● **YOUR INSTRUCTIONS**:
Which month-and-year dates appear in the article below on terrorism in China?

● **QUOTED TEXT**:

International Link (Hong Kong)
October 2014
“Terrorism
in China is starting to look more like what is seen elsewhere in
Southeast Asia and the Middle East,” said Andrew Small, a
Transatlantic Fellow at the
German
Marshall Fund of the United States.
Such
a statement would have been unheard of a decade ago, even a year ago,
especially outside of Chinese officialdom. But over the past year
the frequency of terrorist attacks, albeit low level, has increased
in the country, particularly in Xinjiang province in the far West.
Police stations have been attacked, officials stabbed, and there was
a double-suicide bombing at the Urumqi railway station on the final
day of President Xi Jingping's visit to Xinjiang – where he was
focusing, ironically, on counter-terrorism – in April, 2014. There
have also been attacks in cities around the country, with one of the
most high profile in Tiananmen Square in October, 2013.
Such
attacks have a commonality – they have been carried out by Uighers,
the ethnic, predominantly Sunni Muslim minority from Xinjiang. As a
result, Beijing has stepped up its counter-terrorism, or
counter-insurgency (COIN), policies in Xinjiang, with President Xi
calling for “nets spread from the earth to the sky” as part of a
year-long crackdown to curb terrorism.
“(The
situation) has turned from a local threat to a more State stability
threat over the last year, which is what has been so significant. It
is raising a lot of fundamental questions on Chinese foreign policy
and counter terrorism strategies. There is a lot that was taken for
granted about how they did these things, and these are up for grabs
now,” said Small, who is also a contributor to the European Union
Institute for Security Studies. “China wants to import
counter-terrorism experts from elsewhere to re-think approaches, as
they see they are dealing with a different problem (from the past),
and have not figured out yet if it is a regular low-level insurgency
campaign, or a subset of Uighers connected to a wider (Sunni) Jihadi
network and a qualitatively different threat to the last few
decades.”

[Dataset items]
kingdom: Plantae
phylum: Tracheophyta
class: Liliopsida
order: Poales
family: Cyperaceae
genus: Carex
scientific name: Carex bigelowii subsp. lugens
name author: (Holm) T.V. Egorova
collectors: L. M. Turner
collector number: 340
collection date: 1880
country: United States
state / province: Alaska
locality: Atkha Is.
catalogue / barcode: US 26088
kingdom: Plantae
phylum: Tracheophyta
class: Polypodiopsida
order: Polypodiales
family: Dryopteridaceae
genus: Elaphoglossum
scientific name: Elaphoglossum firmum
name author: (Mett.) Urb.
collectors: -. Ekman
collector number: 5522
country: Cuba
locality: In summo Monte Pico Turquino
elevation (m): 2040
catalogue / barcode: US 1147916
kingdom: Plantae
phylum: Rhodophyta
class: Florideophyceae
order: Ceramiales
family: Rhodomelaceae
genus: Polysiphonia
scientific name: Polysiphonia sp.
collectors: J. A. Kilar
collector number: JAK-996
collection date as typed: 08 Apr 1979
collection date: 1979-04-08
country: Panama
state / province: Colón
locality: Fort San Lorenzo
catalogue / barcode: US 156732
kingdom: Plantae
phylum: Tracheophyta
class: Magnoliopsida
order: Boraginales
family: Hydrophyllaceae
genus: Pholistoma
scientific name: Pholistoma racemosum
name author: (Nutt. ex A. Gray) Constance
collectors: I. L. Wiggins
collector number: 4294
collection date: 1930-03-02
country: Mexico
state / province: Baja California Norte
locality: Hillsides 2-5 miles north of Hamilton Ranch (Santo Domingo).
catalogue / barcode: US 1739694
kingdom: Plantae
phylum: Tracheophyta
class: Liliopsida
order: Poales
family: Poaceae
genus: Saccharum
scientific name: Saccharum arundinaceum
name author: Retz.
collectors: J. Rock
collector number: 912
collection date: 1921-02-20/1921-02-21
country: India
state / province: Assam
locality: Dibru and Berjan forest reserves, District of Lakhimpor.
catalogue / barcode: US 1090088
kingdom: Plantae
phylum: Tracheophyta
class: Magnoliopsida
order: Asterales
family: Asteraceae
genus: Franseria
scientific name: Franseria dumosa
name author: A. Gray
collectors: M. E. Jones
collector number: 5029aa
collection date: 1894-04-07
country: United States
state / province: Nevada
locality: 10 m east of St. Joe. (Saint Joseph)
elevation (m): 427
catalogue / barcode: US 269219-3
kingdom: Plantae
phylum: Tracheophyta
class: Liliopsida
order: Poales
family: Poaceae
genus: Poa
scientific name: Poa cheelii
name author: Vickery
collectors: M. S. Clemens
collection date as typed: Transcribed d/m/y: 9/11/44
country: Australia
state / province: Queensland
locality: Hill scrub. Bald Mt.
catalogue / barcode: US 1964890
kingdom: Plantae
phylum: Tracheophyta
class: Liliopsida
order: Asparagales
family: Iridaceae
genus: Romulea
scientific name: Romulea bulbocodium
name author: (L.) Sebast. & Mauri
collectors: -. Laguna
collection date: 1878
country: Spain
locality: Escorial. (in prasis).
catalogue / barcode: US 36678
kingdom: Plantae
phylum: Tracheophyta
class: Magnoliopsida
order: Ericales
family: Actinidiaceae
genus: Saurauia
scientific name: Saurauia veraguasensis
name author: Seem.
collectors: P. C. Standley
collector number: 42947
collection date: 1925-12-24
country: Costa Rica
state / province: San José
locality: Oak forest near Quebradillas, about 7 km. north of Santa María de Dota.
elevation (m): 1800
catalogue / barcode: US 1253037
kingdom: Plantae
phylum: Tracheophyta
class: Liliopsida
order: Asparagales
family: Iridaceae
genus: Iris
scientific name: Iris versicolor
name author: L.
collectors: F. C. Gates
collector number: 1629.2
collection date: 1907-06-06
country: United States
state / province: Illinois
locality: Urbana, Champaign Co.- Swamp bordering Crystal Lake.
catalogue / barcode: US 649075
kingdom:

● **THE REPLY**:
October 2014, April 2014, October 2013